Flakiness Has Evolved: Workflow-Level Failures

As more teams move test execution into Kubernetes-based pipelines, a different kind of flakiness has emerged: workflow-level flakiness.

This isn't about the test code failing. It's about the infrastructure interfering with your tests.

Common scenarios:

Kubernetes evicts your test pod due to resource limits or cluster pressure
Your test exceeds a cluster-wide timeout and is terminated prematurely
Pods are stuck in scheduling queues during high load
The Kubernetes scheduler throttles test jobs due to misconfigured priorities or other services requesting resources

Another variant could be a heterogeneous set of tests or when there is a complex hierarchy of tests orchestrated into a comprehensive end-to-end test suite. For example, an output of one test is an input for another - one test's flakiness causing ripple-effects across your entire testing suite.

These failures often look like flaky tests but they aren't because of the usual reasons; they're flaky because of how Kubernetes manages workloads, not because of how your tests are written.

Why Kubernetes Makes Flakiness More Common

Kubernetes is a powerful platform for managing scalable, containerized workloads (including tests).

It enables:

Massive parallelism for fast test execution
Cost efficiency through autoscaling and shared infrastructure
Environment parity with production setups
Namespace isolation for ephemeral environments

But here's the tradeoff: when you offload your test execution to Kubernetes, you're gaining power and scalability but also complexity.

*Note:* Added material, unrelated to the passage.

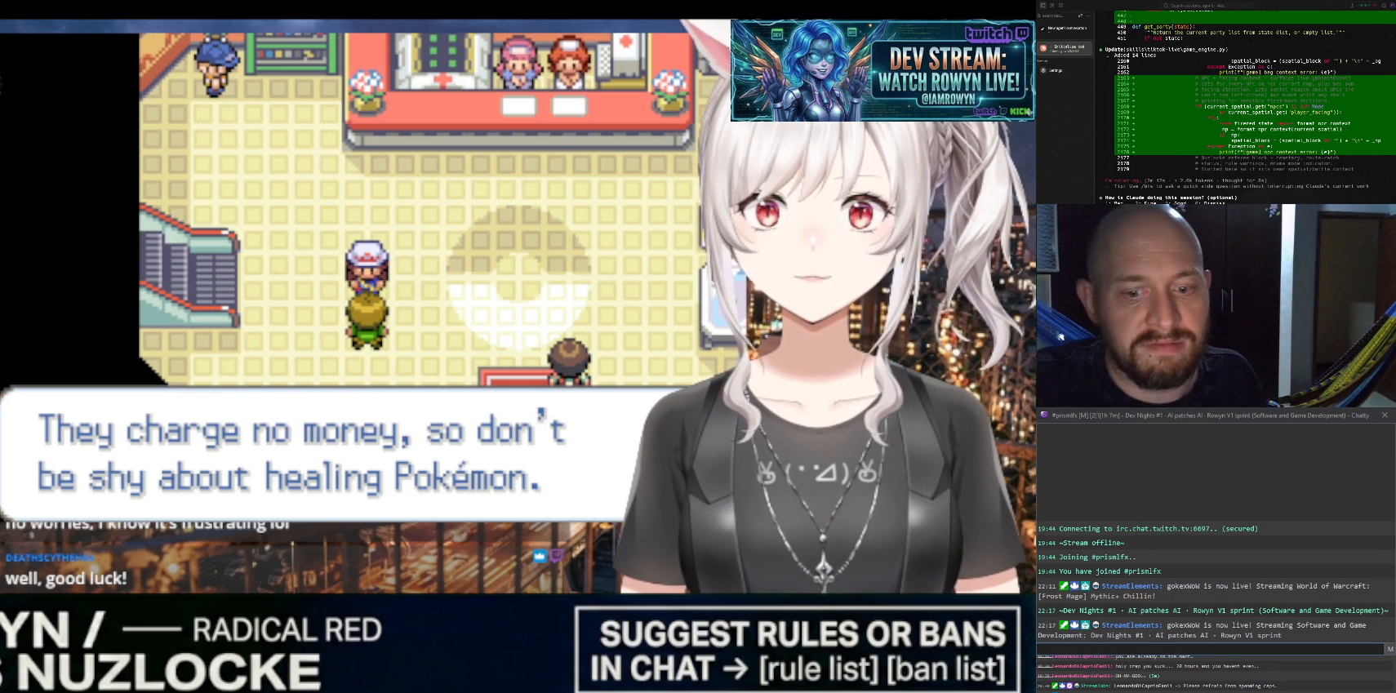
{"buttons": ["DPAD_LEFT"], "events": []}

If the cluster isn't configured correctly, it can introduce flakiness that has nothing to do with your test logic.

Testing Challenges in Kubernetes

While Kubernetes offers powerful orchestration capabilities, it introduces unique challenges that can turn reliable tests into unpredictable failures.

Resource Competition and Timing Issues

In shared clusters, tests compete for resources and face scheduling unpredictability. Memory-intensive tests get OOMKilled during high load. CPU-bound tests timeout on oversubscribed nodes. Pod startup times vary dramatically based on node resources and image pulls. Tests may start before dependent services are ready, or get delayed by cluster autoscaling decisions.

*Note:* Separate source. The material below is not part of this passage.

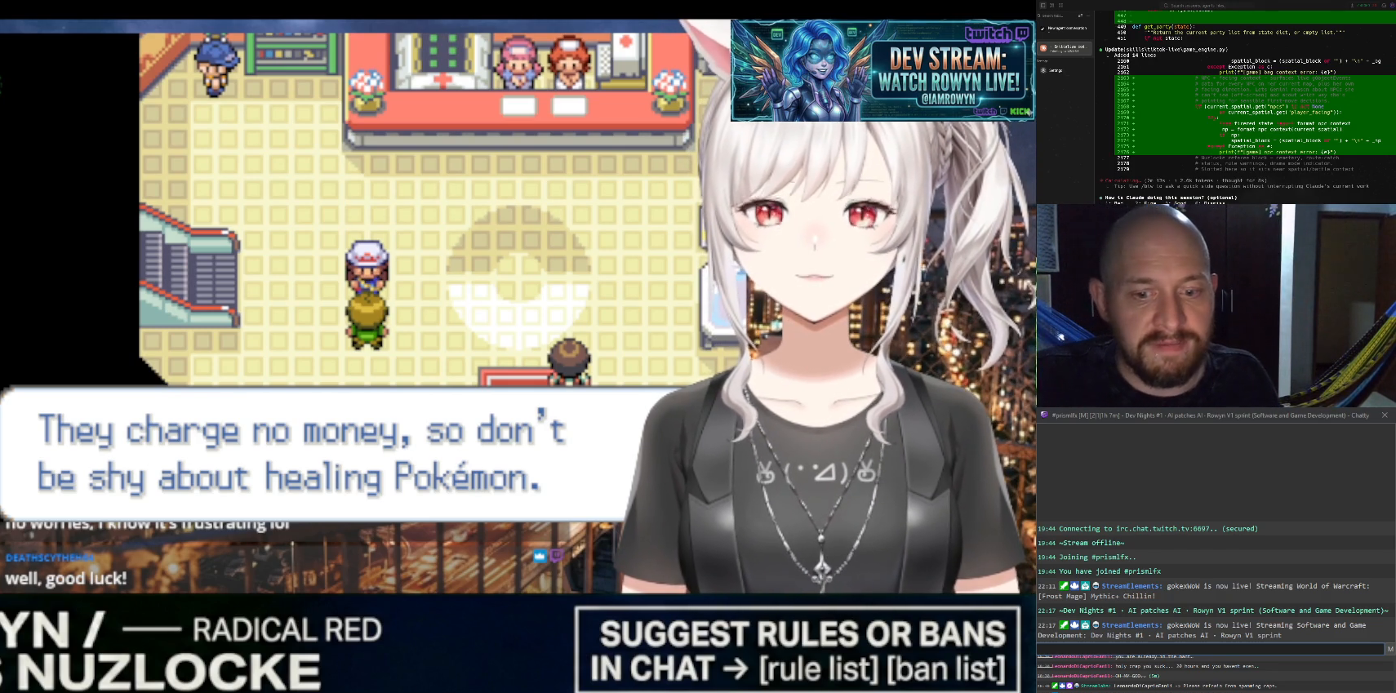
{"buttons": ["DPAD_LEFT"], "events": []}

Networking and State Management

Kubernetes networking adds complexity that breaks tests in unexpected ways. Service discovery fails when DNS propagation is slow. Network policies block traffic that worked in development. Shared volumes cause test isolation issues, and database state bleeds between test runs in different pods.

Environment Drift and Observability Gaps

Dynamic Kubernetes environments change between test runs, introducing subtle inconsistencies. Different node configurations, varying container runtime versions, and cluster-level changes affect test behavior. Traditional testing tools struggle with distributed environments, logs are scattered across pods, and there's no clear way to distinguish between test logic failures and infrastructure problems.

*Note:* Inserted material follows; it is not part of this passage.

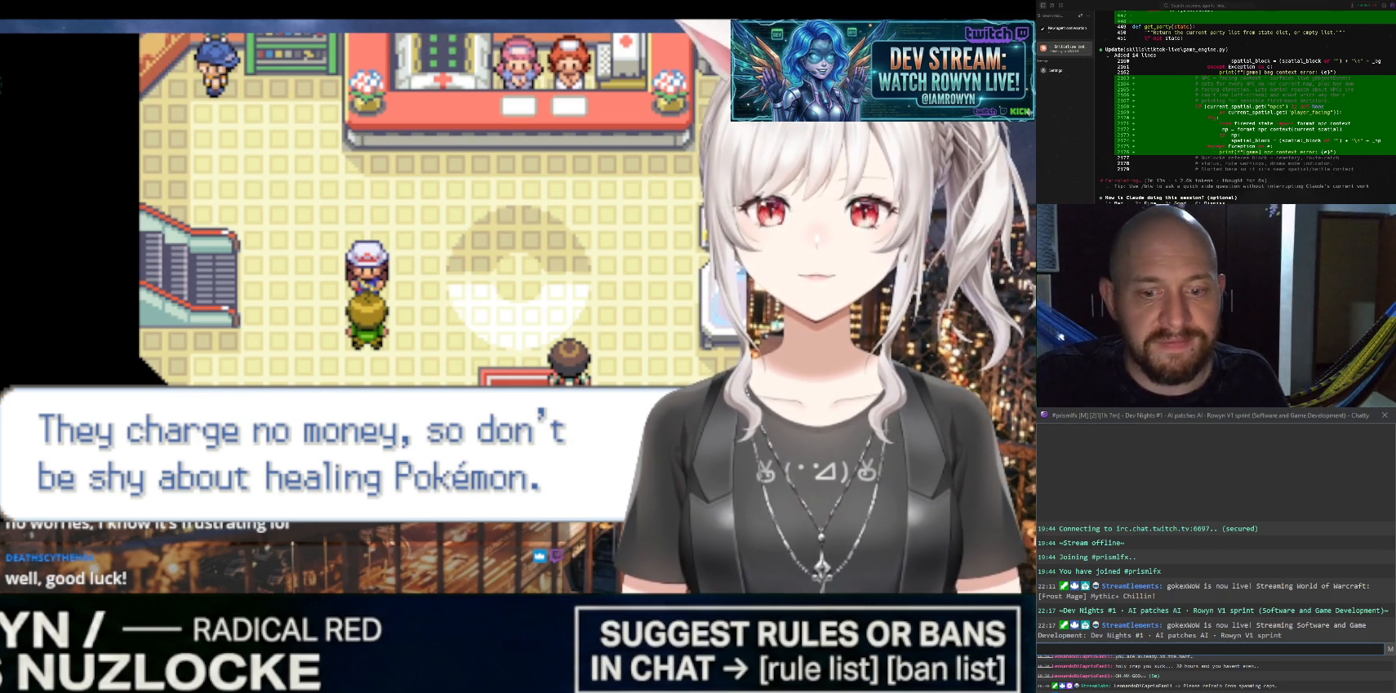
{"buttons": ["DPAD_LEFT"], "events": []}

These challenges explain why teams often struggle with "flaky" tests after moving test execution to Kubernetes. The tests themselves might be fine, but the execution environment has become far more complex and unpredictable.

Solving Workflow-Level Flakiness

Traditional testing tools treat Kubernetes as a black box. When your pod gets OOMKilled, preempted, or stuck in scheduling queues, they simply report "failure" without context. This leaves teams chasing ghosts, investigating test failures that aren't actually code problems.

Solving workflow-level flakiness requires a testing platform that understands both your tests and the Kubernetes environment running them. This is where Testkube makes the difference.

Testkube is a cloud-native continuous testing platform that runs tests directly in your cluster as Kubernetes jobs. By operating within your infrastructure rather than outside it, Testkube provides comprehensive visibility into both test outcomes and the underlying system health that affects them.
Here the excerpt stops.